At this point, if I'm not just copying existing tubes, I should also have markings on the tube to indicate the length of either the long or short side of the angled cut, illustrated by the slightly difficult to see vertical line on the tube in the photo above.  Then all you have to do is line the appropriate corner of the paint stick up with the correct edge of the measured line, and then copy the angled edge of the paint stick on to the tube with a Sharpie.  With this line in place, and the bandsaw angle set, the tube can be cut.  Thu far this method has allowed me to cut nearly every tube to the exact desired length and angle on the first try, with no grinding required.

I'm sure that there are other ways of accomplishing the same end result, and this probably isn't even the easiest, but it has worked for me.  It also doesn't work quite as easy once we leave the 2D world and enter the 3D world, but it has already more than paid for itself in saved time, reduced effort, and improved quality.

Sunday, September 22, 2013

Eating an elephant...One tube at a time.

As is typically the case, the first side took the longest to get the angles and lengths all spot on for fitment.


With having gotten the hang of getting the angle right on the steel, and using mostly the same shapes again, cutting the tubes for the second side went much more quickly...Of course, having fewer tubes didn't hurt either.



I will be duplicating both of these again for the other half of the cockpit...In other words I'm going to be smart (i.e. lazy) and transfer the patterns over via the magic of Sharpie.  

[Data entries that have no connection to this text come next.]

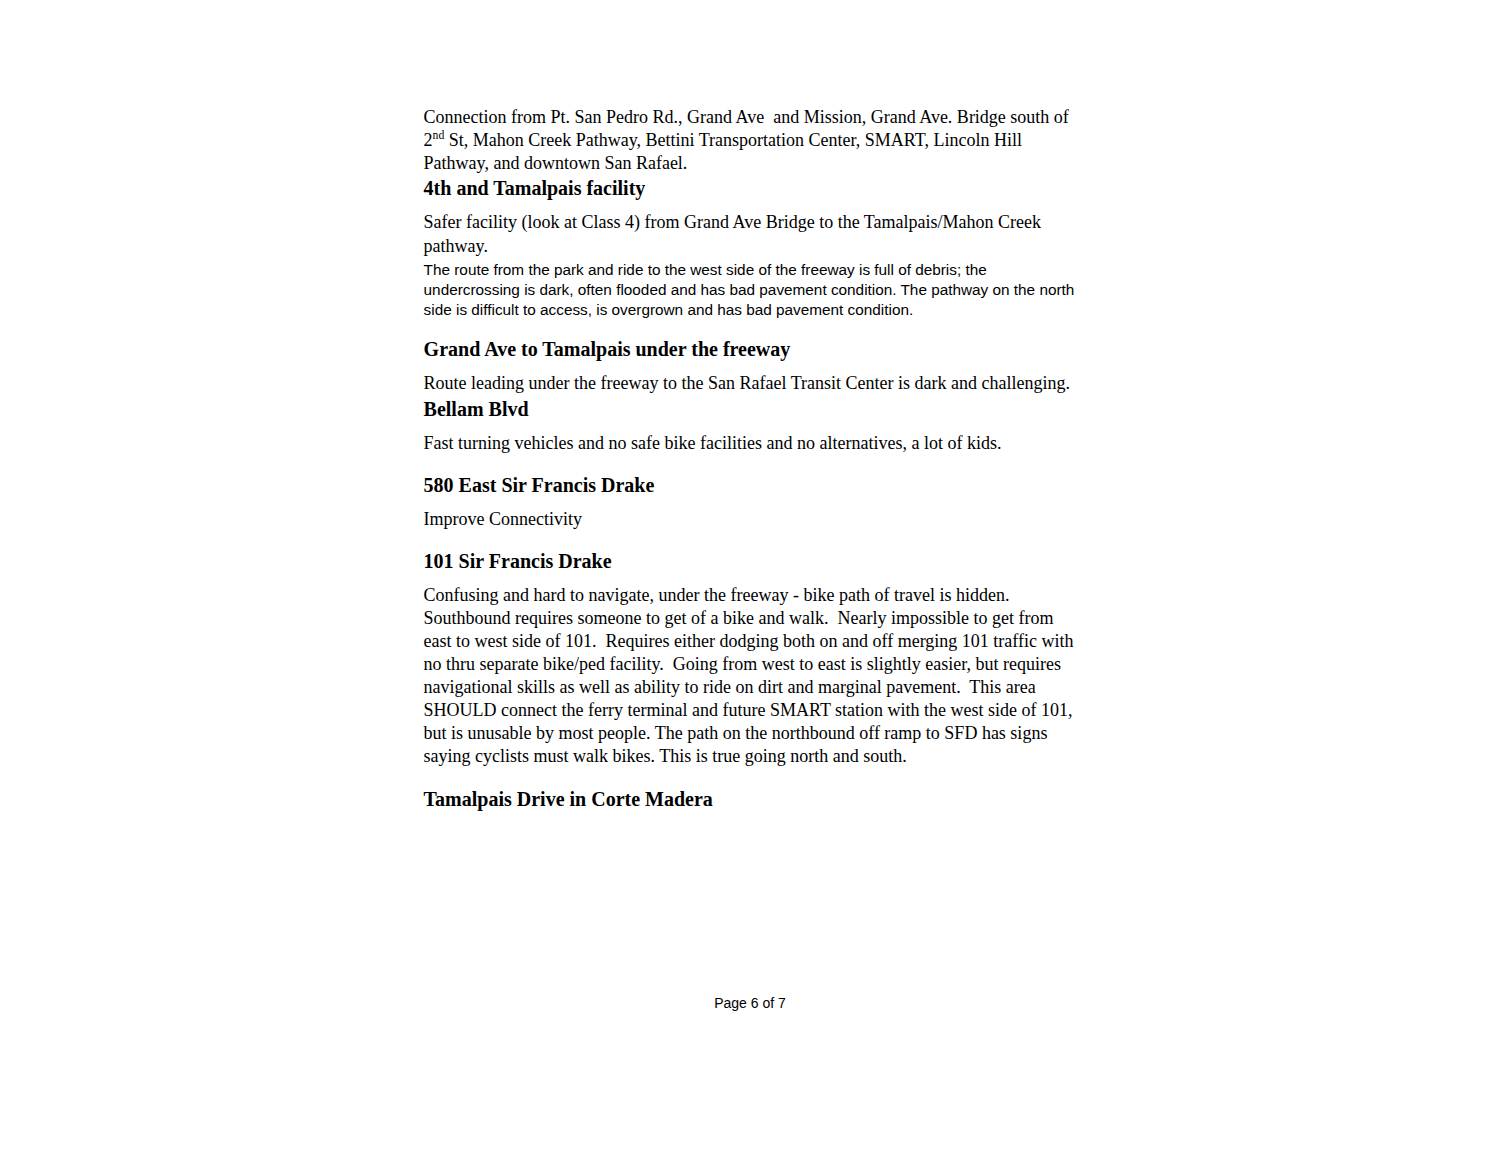Connection from Pt. San Pedro Rd., Grand Ave and Mission, Grand Ave. Bridge south of 2nd St, Mahon Creek Pathway, Bettini Transportation Center, SMART, Lincoln Hill Pathway, and downtown San Rafael.
4th and Tamalpais facility
Safer facility (look at Class 4) from Grand Ave Bridge to the Tamalpais/Mahon Creek pathway.
The route from the park and ride to the west side of the freeway is full of debris; the undercrossing is dark, often flooded and has bad pavement condition. The pathway on the north side is difficult to access, is overgrown and has bad pavement condition.
Grand Ave to Tamalpais under the freeway
Route leading under the freeway to the San Rafael Transit Center is dark and challenging.
Bellam Blvd
Fast turning vehicles and no safe bike facilities and no alternatives, a lot of kids.
580 East Sir Francis Drake
Improve Connectivity
101 Sir Francis Drake
Confusing and hard to navigate, under the freeway - bike path of travel is hidden. Southbound requires someone to get of a bike and walk. Nearly impossible to get from east to west side of 101. Requires either dodging both on and off merging 101 traffic with no thru separate bike/ped facility. Going from west to east is slightly easier, but requires navigational skills as well as ability to ride on dirt and marginal pavement. This area SHOULD connect the ferry terminal and future SMART station with the west side of 101, but is unusable by most people. The path on the northbound off ramp to SFD has signs saying cyclists must walk bikes. This is true going north and south.
Tamalpais Drive in Corte Madera
Page 6 of 7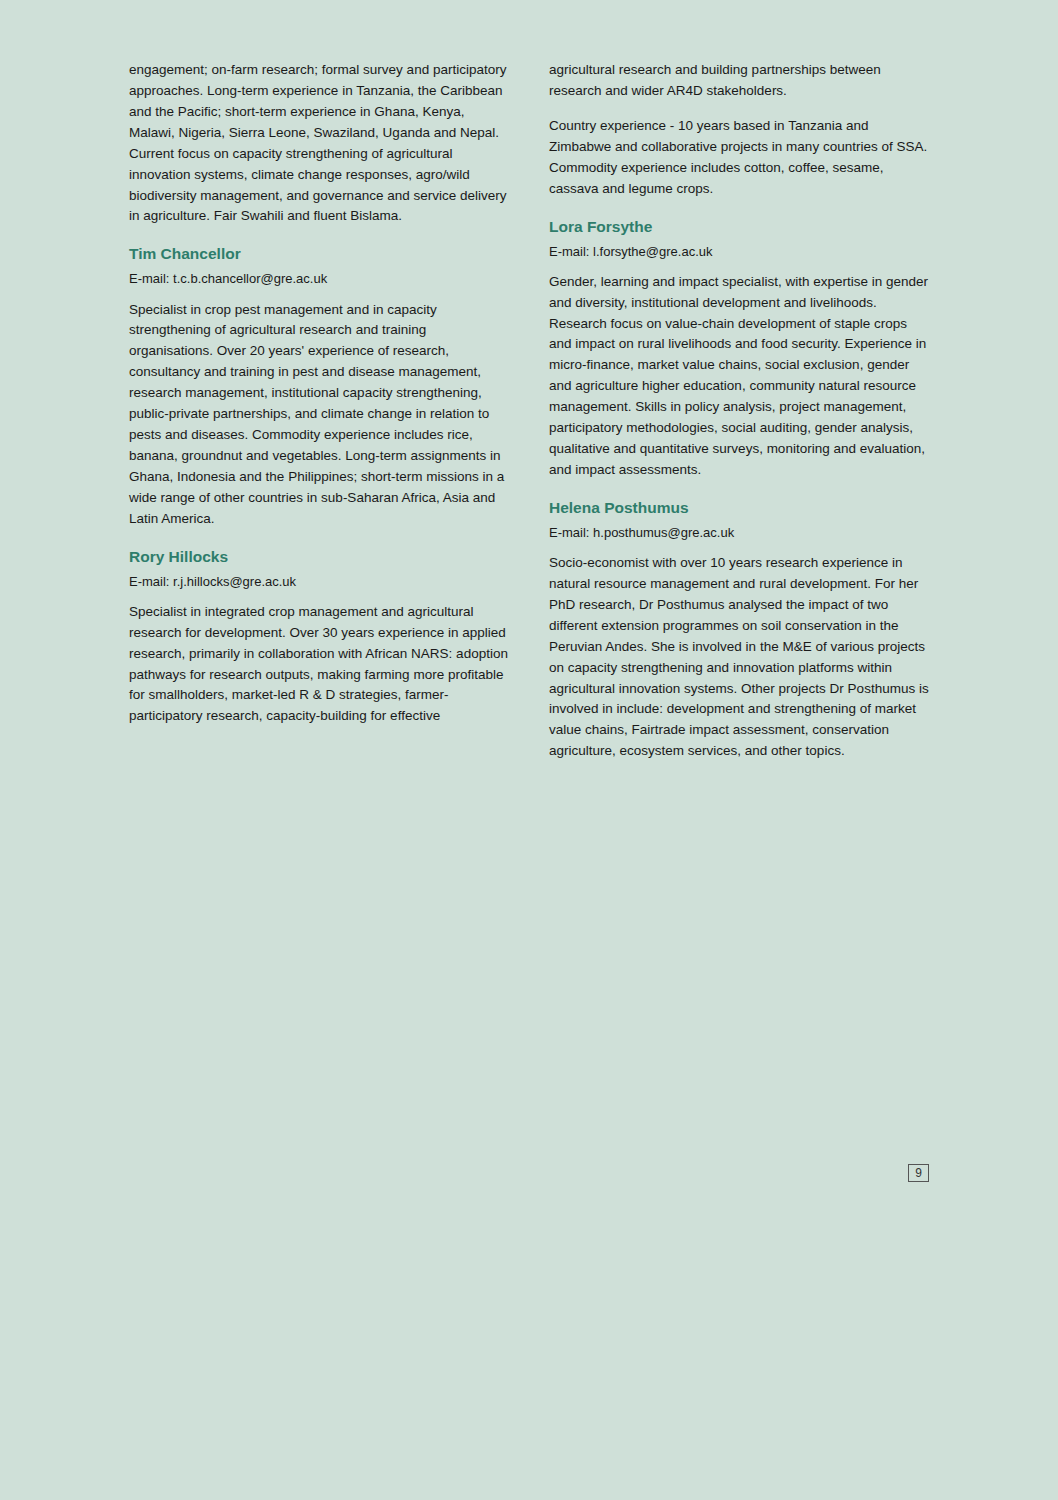engagement; on-farm research; formal survey and participatory approaches. Long-term experience in Tanzania, the Caribbean and the Pacific; short-term experience in Ghana, Kenya, Malawi, Nigeria, Sierra Leone, Swaziland, Uganda and Nepal. Current focus on capacity strengthening of agricultural innovation systems, climate change responses, agro/wild biodiversity management, and governance and service delivery in agriculture. Fair Swahili and fluent Bislama.
Tim Chancellor
E-mail: t.c.b.chancellor@gre.ac.uk
Specialist in crop pest management and in capacity strengthening of agricultural research and training organisations. Over 20 years' experience of research, consultancy and training in pest and disease management, research management, institutional capacity strengthening, public-private partnerships, and climate change in relation to pests and diseases. Commodity experience includes rice, banana, groundnut and vegetables. Long-term assignments in Ghana, Indonesia and the Philippines; short-term missions in a wide range of other countries in sub-Saharan Africa, Asia and Latin America.
Rory Hillocks
E-mail: r.j.hillocks@gre.ac.uk
Specialist in integrated crop management and agricultural research for development. Over 30 years experience in applied research, primarily in collaboration with African NARS: adoption pathways for research outputs, making farming more profitable for smallholders, market-led R & D strategies, farmer-participatory research, capacity-building for effective agricultural research and building partnerships between research and wider AR4D stakeholders.
Country experience - 10 years based in Tanzania and Zimbabwe and collaborative projects in many countries of SSA. Commodity experience includes cotton, coffee, sesame, cassava and legume crops.
Lora Forsythe
E-mail: l.forsythe@gre.ac.uk
Gender, learning and impact specialist, with expertise in gender and diversity, institutional development and livelihoods. Research focus on value-chain development of staple crops and impact on rural livelihoods and food security. Experience in micro-finance, market value chains, social exclusion, gender and agriculture higher education, community natural resource management. Skills in policy analysis, project management, participatory methodologies, social auditing, gender analysis, qualitative and quantitative surveys, monitoring and evaluation, and impact assessments.
Helena Posthumus
E-mail: h.posthumus@gre.ac.uk
Socio-economist with over 10 years research experience in natural resource management and rural development. For her PhD research, Dr Posthumus analysed the impact of two different extension programmes on soil conservation in the Peruvian Andes. She is involved in the M&E of various projects on capacity strengthening and innovation platforms within agricultural innovation systems. Other projects Dr Posthumus is involved in include: development and strengthening of market value chains, Fairtrade impact assessment, conservation agriculture, ecosystem services, and other topics.
9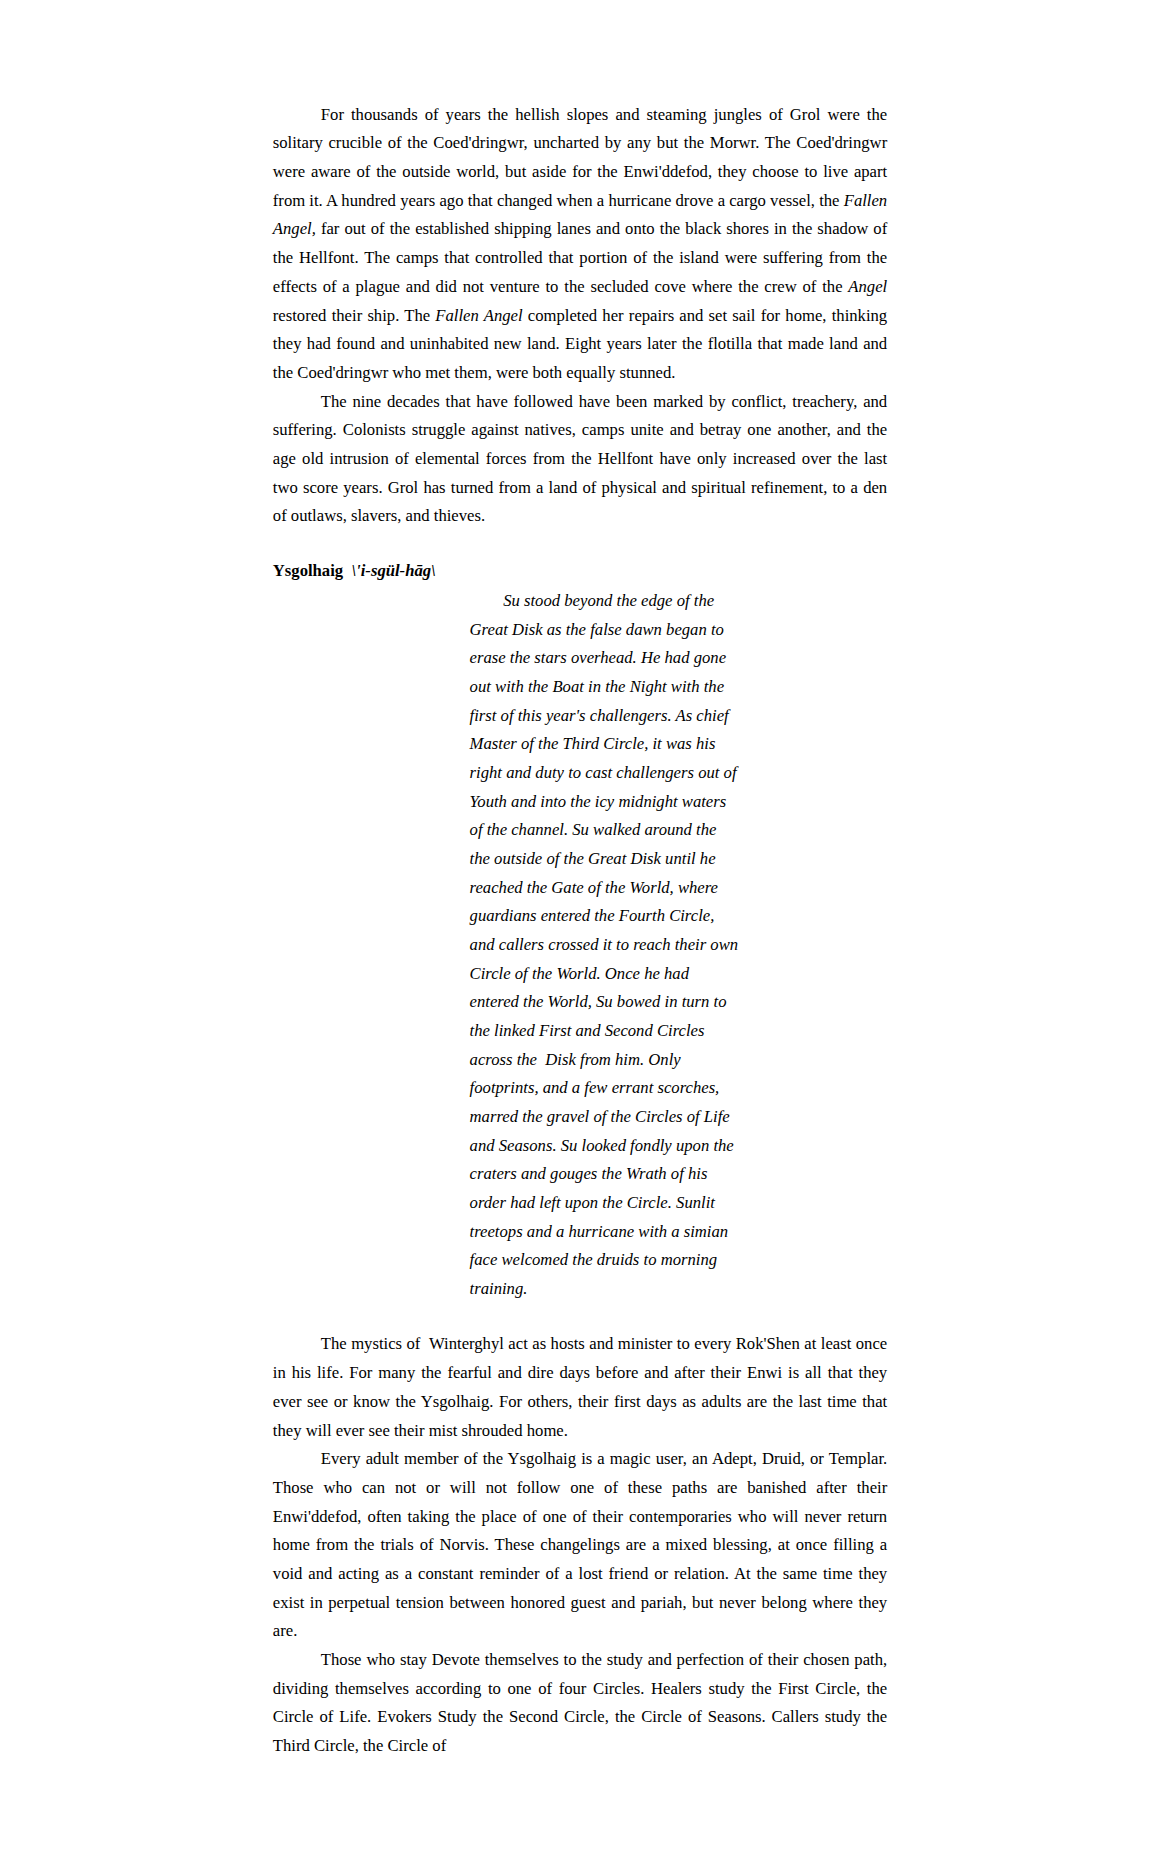For thousands of years the hellish slopes and steaming jungles of Grol were the solitary crucible of the Coed'dringwr, uncharted by any but the Morwr. The Coed'dringwr were aware of the outside world, but aside for the Enwi'ddefod, they choose to live apart from it. A hundred years ago that changed when a hurricane drove a cargo vessel, the Fallen Angel, far out of the established shipping lanes and onto the black shores in the shadow of the Hellfont. The camps that controlled that portion of the island were suffering from the effects of a plague and did not venture to the secluded cove where the crew of the Angel restored their ship. The Fallen Angel completed her repairs and set sail for home, thinking they had found and uninhabited new land. Eight years later the flotilla that made land and the Coed'dringwr who met them, were both equally stunned.
The nine decades that have followed have been marked by conflict, treachery, and suffering. Colonists struggle against natives, camps unite and betray one another, and the age old intrusion of elemental forces from the Hellfont have only increased over the last two score years. Grol has turned from a land of physical and spiritual refinement, to a den of outlaws, slavers, and thieves.
Ysgolhaig \'i-sgül-hāg\
Su stood beyond the edge of the Great Disk as the false dawn began to erase the stars overhead. He had gone out with the Boat in the Night with the first of this year's challengers. As chief Master of the Third Circle, it was his right and duty to cast challengers out of Youth and into the icy midnight waters of the channel. Su walked around the the outside of the Great Disk until he reached the Gate of the World, where guardians entered the Fourth Circle, and callers crossed it to reach their own Circle of the World. Once he had entered the World, Su bowed in turn to the linked First and Second Circles across the Disk from him. Only footprints, and a few errant scorches, marred the gravel of the Circles of Life and Seasons. Su looked fondly upon the craters and gouges the Wrath of his order had left upon the Circle. Sunlit treetops and a hurricane with a simian face welcomed the druids to morning training.
The mystics of Winterghyl act as hosts and minister to every Rok'Shen at least once in his life. For many the fearful and dire days before and after their Enwi is all that they ever see or know the Ysgolhaig. For others, their first days as adults are the last time that they will ever see their mist shrouded home.
Every adult member of the Ysgolhaig is a magic user, an Adept, Druid, or Templar. Those who can not or will not follow one of these paths are banished after their Enwi'ddefod, often taking the place of one of their contemporaries who will never return home from the trials of Norvis. These changelings are a mixed blessing, at once filling a void and acting as a constant reminder of a lost friend or relation. At the same time they exist in perpetual tension between honored guest and pariah, but never belong where they are.
Those who stay Devote themselves to the study and perfection of their chosen path, dividing themselves according to one of four Circles. Healers study the First Circle, the Circle of Life. Evokers Study the Second Circle, the Circle of Seasons. Callers study the Third Circle, the Circle of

Some people may notice the lack of 'proper' triangulation.  This was done intentionally, as I have decided to sacrifice the more ideal loading for two reasons.  First is the ability to fully tack all of the tubes in place before final welding any of the seams together.  I can't say for certain if this will be useful in helping prevent weld distortion or anything like that, but it's all part of the experiment.  The other reason is that it provides better welding access for my MIG nozzle to all seams.  Any tube intersection that would have been less than 45 degrees, now has a 0.5" gap and a greater than 90 degree angle.  To compensate for any loss in strength or rigidity, there will be 3-sided gussets made from sections of tube with one side sliced off that will be welded into each of these nodes...Which you'll be seeing more of later.